Archaeogaia Temporal range: Early-Middle Paleocene (Tiupampan-Peligran) ~62–60 Ma PreꞒ Ꞓ O S D C P T J K Pg N ↓

Scientific classification
- Kingdom: Animalia
- Phylum: Chordata
- Class: Mammalia
- Order: †Notoungulata
- Genus: †Archaeogaia Zimicz et al, 2020
- Type species: Archaeogaia macachaae Zimicz et al, 2020

= Archaeogaia =

Extinct genus of notoungulates

Archaeogaia is an extinct genus of notoungulates that lived during the Early and Middle Paleocene of what is now Argentina. It is one of the oldest known unequivocal notoungulates.

==Description==

This animal is only known from a fragmentary left mandible preserving three molars. Archaeogaia was characterized by a first molar slightly shorter than the second, both being larger than the third, all of them being low-crowned (brachydont); a talonid shorter than the trigonid, a metaconid distally positioned and taller than the protoconid, a reduced paraconid on the second molar, a straight metalophid on the second and third molar (running mesially to form an obtuse angle in the labial margin on the second molar, and more traversally on the third), a transversal entoloph, a mesial cingulid extending from the medial area to the lingual area on the molars, and a distal cingulid connected with the hypoconulid with the mesial surface of the entoconid on the second and third molars.

————

- _What you should do_: According to the Archaeogaia article, what fossil material is this animal known from?

- _Listed entries_:
————

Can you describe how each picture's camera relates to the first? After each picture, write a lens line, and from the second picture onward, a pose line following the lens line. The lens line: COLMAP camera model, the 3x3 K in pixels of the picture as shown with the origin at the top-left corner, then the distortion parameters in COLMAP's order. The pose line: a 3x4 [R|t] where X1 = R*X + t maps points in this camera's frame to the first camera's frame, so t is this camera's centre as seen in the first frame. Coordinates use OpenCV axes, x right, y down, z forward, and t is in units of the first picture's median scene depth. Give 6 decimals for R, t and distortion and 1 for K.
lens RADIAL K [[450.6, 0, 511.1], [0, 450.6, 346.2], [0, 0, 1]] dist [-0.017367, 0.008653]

————

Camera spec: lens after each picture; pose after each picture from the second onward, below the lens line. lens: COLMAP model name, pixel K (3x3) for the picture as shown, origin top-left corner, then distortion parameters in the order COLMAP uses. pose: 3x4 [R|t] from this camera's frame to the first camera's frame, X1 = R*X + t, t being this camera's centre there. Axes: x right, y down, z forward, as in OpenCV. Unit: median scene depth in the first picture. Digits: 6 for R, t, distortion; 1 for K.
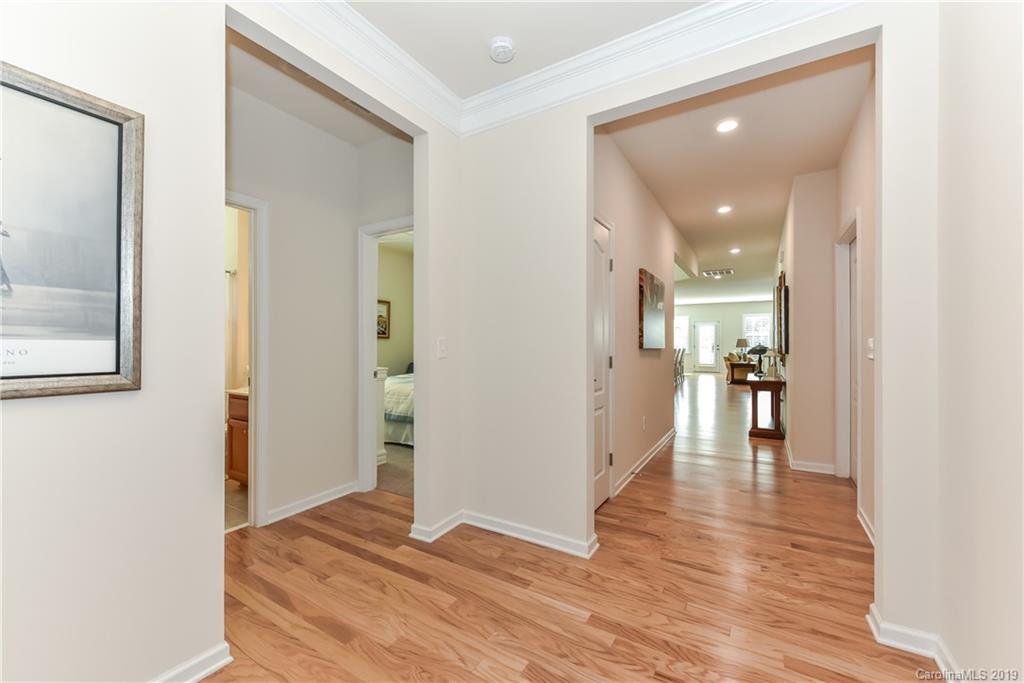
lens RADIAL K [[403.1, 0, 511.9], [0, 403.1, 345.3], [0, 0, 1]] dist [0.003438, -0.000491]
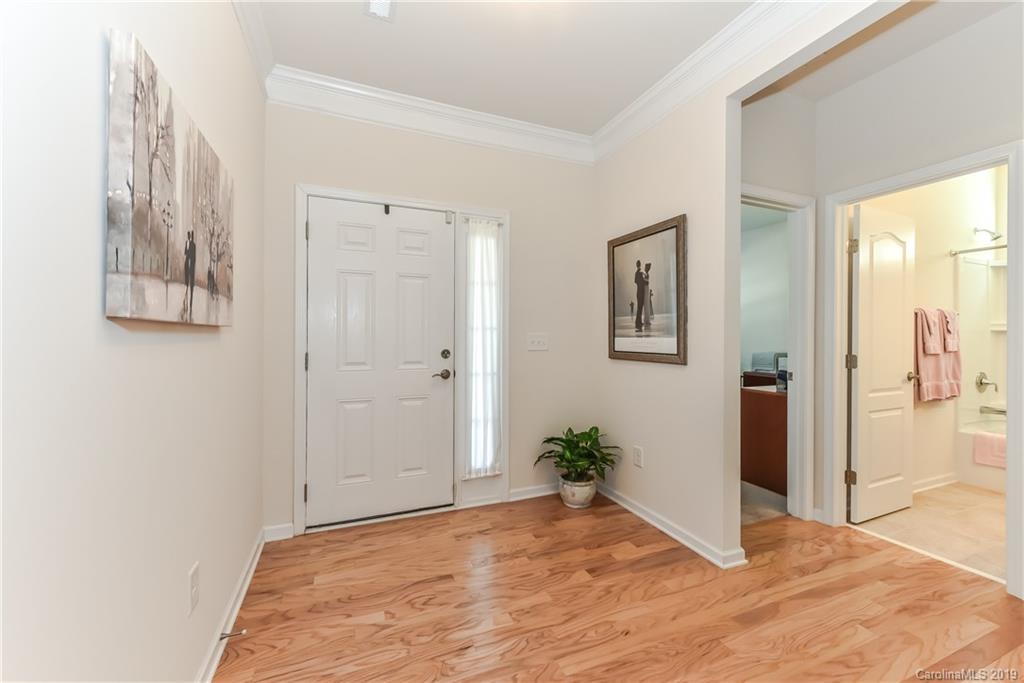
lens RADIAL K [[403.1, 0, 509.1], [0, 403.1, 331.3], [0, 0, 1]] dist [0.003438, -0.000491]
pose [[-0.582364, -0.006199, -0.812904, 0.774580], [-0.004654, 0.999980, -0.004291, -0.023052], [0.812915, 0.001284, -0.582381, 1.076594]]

————

- _Expected answer_: A fragmentary left mandible preserving three molars.